* _ACTIONS TO TAKE_
[1] According to the cyberbullying study summary, how many students make up the sample?
[2] Translate this sentence from the cyberbullying study summary into Spanish: "The study of cyberbullying has focused on pre-university education, particularly secondary education."

Revista Española de Orientación y PsicopedagogíaSERRANO GARCÍA, C., ROYO GARCÍA, P., LAORDEN GUTIÉRREZ, C. and GIMÉNEZ, M., 2021. Cyberbullying in a Spanish university sample. Revista Española de Orientación y Psicopedagogía, vol. 32, no. 2, pp. 132-149. ISSN 1139-7853, 1989-7448

The study of cyberbullying has focused on pre-university education, particularly secondary education. The study aims to provide data on the prevalence and most frequent forms of cyberbullying in the university context. The sample consists of 776 students from 4 university degrees. The ECIP-Q questionnaire was used, which identifies victim, perpetrator, bully-victim, and non-involved roles. A quantitative methodology was used. The results show that 4% of the participants identify themselves as victims, 7.9% as perpetrators, and 1.4% as bully-victims. The roles of involvement are found in all four courses, with a higher percentage of victims and perpetrators in the last course. The most frequent forms of victimisation are insults via mobile phone or the internet and being excluded from a social network, followed at some distance by threats, spreading rumours or posting personal information. It was concluded that cyberbullying is present in universities in all roles and university counselling services need to implement intervention programmes to prevent and reduce cyberbullying and promote good practices on social networks, as cyberbullying does not seem to abate with the increasing maturity of young people.

Records from a dataset
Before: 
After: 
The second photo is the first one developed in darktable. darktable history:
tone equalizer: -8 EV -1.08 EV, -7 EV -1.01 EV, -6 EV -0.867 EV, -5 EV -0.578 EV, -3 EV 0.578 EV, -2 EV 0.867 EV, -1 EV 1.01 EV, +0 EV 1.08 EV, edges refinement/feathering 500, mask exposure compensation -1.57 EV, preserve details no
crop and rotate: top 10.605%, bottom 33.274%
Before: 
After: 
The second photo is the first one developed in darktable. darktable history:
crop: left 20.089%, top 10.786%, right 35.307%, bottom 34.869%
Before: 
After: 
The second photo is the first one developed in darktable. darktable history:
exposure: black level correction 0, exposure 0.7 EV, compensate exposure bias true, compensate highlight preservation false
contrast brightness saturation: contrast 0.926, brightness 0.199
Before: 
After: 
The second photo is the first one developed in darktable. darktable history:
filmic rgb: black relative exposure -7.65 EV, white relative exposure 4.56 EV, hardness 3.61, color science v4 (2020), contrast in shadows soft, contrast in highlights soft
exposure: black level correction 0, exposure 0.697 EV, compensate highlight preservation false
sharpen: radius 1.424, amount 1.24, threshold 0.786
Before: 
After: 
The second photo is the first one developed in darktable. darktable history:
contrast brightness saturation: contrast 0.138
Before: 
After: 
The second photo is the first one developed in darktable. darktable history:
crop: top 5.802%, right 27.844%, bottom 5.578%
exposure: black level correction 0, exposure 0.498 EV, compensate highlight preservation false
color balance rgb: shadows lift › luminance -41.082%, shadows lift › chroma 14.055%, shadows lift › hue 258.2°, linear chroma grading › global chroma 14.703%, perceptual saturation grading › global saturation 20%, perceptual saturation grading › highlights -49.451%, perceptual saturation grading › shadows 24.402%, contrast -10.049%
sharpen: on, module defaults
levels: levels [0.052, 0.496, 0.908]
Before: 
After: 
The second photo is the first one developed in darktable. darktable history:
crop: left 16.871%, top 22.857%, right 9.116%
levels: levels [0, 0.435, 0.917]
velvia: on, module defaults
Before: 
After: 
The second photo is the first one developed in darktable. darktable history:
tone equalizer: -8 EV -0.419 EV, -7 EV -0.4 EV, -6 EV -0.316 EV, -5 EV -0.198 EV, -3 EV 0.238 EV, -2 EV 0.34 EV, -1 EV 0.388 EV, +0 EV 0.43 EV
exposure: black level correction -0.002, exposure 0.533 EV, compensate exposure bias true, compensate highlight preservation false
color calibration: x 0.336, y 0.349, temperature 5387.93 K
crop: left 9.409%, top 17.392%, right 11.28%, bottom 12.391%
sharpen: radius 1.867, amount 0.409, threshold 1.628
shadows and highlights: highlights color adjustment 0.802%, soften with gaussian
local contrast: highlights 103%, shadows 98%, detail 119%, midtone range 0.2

* _EXERCISE RESULTS_
[1] 776 students from 4 university degrees.

[2] El estudio del ciberacoso se ha centrado en la educación preuniversitaria, en particular en la educación secundaria.